I am having a bit of a Pre-Raphaelite lurve at the moment. I bought a book of poetry and Dante Gabrielle Rossetti's poems featured in this book. He intrigued me. I love Christina Rossetti's poems and on realising that Dante was her brother and he was an artist got me sidelined into Pre-Raphaelite art.
There was a slo a really goodprogramme about this period of Art History on BCC4 that really grabbed my interest. I liek the airy-fairy, mystic naturalist concepts of the art.
The Pre-Raphaelite Brotherhood's early doctrines were expressed in four declarations:
1) To have genuine ideas to express;
2) To study Nature attentively, so as to know how to express them;
3) To sympathise with what is direct and serious and heartfelt in previous art, to the exclusion of what is conventional and self-parodying and learned by rote;
4) And, most indispensable of all, to produce thoroughly good pictures and statues.

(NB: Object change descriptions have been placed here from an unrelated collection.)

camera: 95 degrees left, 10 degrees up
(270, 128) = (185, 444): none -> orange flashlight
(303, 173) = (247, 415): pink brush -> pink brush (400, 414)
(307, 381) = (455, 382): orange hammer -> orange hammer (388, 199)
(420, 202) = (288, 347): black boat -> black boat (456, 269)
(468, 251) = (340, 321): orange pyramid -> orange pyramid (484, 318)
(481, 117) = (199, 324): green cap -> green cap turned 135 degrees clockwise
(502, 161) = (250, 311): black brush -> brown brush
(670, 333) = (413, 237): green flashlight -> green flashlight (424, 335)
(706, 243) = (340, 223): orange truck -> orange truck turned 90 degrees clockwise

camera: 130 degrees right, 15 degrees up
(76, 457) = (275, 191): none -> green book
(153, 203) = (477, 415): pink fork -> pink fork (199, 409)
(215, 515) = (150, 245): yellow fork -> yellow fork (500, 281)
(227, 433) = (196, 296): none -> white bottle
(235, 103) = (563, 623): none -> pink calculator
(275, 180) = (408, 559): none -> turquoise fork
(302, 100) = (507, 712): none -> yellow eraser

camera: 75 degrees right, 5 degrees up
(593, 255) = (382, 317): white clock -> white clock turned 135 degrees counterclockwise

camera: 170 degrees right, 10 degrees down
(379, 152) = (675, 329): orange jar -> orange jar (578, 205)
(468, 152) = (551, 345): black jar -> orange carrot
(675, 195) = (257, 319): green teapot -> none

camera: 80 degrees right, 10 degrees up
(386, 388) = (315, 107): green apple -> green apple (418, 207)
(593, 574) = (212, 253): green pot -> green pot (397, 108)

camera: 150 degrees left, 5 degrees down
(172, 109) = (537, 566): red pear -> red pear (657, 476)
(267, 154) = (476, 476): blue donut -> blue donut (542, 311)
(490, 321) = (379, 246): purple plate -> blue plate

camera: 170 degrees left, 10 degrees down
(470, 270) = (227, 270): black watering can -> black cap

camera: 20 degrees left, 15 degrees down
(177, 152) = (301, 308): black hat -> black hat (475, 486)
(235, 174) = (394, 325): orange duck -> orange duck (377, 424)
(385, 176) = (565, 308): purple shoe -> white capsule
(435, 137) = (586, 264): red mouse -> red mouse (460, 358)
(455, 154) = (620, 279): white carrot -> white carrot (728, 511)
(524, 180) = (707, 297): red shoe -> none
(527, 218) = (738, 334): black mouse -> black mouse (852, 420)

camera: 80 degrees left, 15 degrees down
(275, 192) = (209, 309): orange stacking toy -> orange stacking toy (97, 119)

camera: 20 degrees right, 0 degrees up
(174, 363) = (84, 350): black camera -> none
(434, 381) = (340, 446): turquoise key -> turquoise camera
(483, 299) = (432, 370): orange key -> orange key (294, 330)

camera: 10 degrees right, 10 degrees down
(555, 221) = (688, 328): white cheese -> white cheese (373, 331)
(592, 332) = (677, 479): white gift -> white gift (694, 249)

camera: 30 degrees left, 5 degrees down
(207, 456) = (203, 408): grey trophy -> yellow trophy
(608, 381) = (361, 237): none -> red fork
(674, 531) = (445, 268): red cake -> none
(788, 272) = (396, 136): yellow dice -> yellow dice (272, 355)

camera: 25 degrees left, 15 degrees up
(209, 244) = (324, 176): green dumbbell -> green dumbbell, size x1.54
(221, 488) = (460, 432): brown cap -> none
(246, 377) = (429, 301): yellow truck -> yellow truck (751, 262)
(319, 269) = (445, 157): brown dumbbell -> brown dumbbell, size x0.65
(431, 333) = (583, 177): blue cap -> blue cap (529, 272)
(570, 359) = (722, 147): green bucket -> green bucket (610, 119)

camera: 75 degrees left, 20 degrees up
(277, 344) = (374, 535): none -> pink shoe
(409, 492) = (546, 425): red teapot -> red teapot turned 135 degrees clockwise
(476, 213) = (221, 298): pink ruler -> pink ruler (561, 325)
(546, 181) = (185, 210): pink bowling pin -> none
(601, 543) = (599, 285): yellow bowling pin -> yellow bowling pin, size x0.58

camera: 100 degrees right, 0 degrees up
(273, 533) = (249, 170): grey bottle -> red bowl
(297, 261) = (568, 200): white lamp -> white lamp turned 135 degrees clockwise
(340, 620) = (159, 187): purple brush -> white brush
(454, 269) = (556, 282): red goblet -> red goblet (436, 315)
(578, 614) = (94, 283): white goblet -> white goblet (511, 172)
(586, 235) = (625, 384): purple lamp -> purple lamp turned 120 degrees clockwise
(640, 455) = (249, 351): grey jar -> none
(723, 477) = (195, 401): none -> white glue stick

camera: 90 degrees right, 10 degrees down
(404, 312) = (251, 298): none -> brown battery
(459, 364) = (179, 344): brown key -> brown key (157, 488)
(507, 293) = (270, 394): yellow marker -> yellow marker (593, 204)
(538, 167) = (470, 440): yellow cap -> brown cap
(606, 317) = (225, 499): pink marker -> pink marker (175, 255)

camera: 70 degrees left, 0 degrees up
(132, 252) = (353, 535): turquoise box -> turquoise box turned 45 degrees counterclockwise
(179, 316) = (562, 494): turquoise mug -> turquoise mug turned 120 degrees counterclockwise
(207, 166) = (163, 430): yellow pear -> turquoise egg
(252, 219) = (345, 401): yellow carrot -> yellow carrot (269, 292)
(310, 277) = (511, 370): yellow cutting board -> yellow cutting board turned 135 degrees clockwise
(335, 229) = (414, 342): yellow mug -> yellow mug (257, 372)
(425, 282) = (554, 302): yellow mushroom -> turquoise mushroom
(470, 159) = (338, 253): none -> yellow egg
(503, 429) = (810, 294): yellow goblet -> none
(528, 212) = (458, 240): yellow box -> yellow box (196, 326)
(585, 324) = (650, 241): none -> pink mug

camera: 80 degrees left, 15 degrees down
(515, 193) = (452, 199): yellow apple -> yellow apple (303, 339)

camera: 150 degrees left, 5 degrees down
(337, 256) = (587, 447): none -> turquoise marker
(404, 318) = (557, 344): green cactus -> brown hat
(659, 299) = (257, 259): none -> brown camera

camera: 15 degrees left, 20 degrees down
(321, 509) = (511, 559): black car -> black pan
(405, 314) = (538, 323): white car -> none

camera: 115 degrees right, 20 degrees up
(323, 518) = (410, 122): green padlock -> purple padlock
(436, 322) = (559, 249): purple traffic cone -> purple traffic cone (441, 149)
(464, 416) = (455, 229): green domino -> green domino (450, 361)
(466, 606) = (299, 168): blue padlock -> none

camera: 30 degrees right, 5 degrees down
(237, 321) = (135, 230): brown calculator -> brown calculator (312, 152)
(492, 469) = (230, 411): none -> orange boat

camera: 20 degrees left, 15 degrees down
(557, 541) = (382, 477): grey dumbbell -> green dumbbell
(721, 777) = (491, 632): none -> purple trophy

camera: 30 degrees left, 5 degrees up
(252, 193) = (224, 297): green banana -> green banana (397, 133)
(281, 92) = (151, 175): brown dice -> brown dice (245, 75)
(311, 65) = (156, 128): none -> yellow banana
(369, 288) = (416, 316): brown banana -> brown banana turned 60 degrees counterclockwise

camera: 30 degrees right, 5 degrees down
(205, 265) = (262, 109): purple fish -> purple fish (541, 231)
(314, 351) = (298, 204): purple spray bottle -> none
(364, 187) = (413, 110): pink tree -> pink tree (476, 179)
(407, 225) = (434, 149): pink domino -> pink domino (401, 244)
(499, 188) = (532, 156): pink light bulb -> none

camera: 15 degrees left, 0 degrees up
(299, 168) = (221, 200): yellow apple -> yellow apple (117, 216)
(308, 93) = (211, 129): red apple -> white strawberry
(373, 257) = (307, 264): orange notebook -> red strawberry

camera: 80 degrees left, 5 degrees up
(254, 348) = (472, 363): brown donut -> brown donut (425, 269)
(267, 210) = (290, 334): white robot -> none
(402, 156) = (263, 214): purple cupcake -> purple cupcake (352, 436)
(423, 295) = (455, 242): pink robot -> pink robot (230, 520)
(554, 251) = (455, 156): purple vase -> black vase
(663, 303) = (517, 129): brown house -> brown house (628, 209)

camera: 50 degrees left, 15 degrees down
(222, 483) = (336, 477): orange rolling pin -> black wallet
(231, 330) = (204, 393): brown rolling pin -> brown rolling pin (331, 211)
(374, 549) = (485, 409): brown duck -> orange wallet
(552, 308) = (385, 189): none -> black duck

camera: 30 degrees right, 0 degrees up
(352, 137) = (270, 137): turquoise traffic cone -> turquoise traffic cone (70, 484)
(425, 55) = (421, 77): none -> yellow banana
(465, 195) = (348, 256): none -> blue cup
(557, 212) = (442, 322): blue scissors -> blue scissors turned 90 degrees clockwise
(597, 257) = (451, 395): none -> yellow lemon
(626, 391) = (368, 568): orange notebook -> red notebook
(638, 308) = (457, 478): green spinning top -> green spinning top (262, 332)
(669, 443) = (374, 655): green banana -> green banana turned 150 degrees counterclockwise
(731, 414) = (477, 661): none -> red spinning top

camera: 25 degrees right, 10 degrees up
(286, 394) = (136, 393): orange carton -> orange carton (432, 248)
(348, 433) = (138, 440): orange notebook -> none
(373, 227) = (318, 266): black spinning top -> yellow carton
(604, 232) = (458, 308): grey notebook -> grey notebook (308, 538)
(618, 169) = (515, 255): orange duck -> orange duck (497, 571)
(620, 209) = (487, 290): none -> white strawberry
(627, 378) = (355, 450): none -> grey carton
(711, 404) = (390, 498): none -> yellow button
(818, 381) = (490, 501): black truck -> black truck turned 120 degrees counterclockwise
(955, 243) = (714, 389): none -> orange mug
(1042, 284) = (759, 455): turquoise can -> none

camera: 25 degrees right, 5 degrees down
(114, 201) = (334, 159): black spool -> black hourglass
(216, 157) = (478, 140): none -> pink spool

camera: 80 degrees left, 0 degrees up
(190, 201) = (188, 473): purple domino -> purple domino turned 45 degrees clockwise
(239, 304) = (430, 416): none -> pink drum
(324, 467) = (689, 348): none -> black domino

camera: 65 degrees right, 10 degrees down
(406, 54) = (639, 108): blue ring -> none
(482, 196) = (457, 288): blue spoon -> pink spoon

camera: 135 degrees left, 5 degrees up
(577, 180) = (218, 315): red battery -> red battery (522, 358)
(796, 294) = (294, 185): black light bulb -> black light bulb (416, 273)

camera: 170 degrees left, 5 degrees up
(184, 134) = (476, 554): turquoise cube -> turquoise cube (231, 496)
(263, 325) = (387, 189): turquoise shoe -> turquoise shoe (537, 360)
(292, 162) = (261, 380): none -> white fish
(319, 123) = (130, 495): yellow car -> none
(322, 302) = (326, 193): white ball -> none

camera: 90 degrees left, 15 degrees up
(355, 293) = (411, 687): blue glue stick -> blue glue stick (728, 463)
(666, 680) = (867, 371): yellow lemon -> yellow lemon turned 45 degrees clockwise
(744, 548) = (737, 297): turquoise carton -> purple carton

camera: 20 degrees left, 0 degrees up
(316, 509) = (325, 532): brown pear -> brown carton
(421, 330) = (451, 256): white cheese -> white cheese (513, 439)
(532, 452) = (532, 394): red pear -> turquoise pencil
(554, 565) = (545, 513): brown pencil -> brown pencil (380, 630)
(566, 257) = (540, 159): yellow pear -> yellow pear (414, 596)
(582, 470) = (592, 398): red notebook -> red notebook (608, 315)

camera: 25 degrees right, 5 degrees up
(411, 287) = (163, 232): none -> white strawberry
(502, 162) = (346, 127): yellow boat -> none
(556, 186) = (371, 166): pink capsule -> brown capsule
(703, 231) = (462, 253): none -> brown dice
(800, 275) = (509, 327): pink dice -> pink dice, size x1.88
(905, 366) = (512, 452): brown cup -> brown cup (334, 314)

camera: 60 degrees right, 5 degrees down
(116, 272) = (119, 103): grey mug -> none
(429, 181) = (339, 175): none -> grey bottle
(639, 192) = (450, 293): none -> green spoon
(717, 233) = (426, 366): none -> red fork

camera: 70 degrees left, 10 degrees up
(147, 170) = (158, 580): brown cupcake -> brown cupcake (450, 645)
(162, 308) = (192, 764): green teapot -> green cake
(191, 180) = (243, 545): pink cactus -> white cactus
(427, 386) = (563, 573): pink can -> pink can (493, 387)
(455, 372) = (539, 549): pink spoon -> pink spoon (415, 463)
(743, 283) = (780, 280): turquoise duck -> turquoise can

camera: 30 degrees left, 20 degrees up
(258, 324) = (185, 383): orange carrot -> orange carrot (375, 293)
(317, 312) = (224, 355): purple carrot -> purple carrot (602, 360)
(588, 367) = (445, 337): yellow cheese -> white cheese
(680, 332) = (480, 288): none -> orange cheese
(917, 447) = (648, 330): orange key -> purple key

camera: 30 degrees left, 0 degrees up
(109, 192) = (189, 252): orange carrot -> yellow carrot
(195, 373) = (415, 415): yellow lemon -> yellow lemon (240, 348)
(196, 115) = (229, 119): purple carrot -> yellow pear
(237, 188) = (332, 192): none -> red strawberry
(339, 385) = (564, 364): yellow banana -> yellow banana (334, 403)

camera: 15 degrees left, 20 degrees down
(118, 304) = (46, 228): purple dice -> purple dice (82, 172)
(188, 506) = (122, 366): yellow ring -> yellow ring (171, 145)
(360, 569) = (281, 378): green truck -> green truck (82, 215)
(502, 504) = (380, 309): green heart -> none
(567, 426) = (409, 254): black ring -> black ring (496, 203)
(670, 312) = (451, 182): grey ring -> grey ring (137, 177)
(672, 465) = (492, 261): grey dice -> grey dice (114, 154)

I dabbled yesterday painting. By no means am I ever, I repeat EVER, going to be an artist or any great shakes at trying to reproduce an image I see, but I find it theraputic. My first problem was though that I didn't know what to paint. I had no "genuine ideas to express" (number 1). I can see why this idea is a foundation to their Brotherhood. A lot of paintings sometimes have no apparent idea behind them except that the artist could do it. (Argubly that is an idea- proving/showing they can... but still...)
At the top of this blog is Dante Rossetti's Venus Verticordia (1867). He liked the idea of the femme fatale and quite frankly I do too... this is one of his best (in my opinion). Alluring yet dangerous! ROARRRR! lolz
I prefer it in the chalk than the full bodied, all out painting.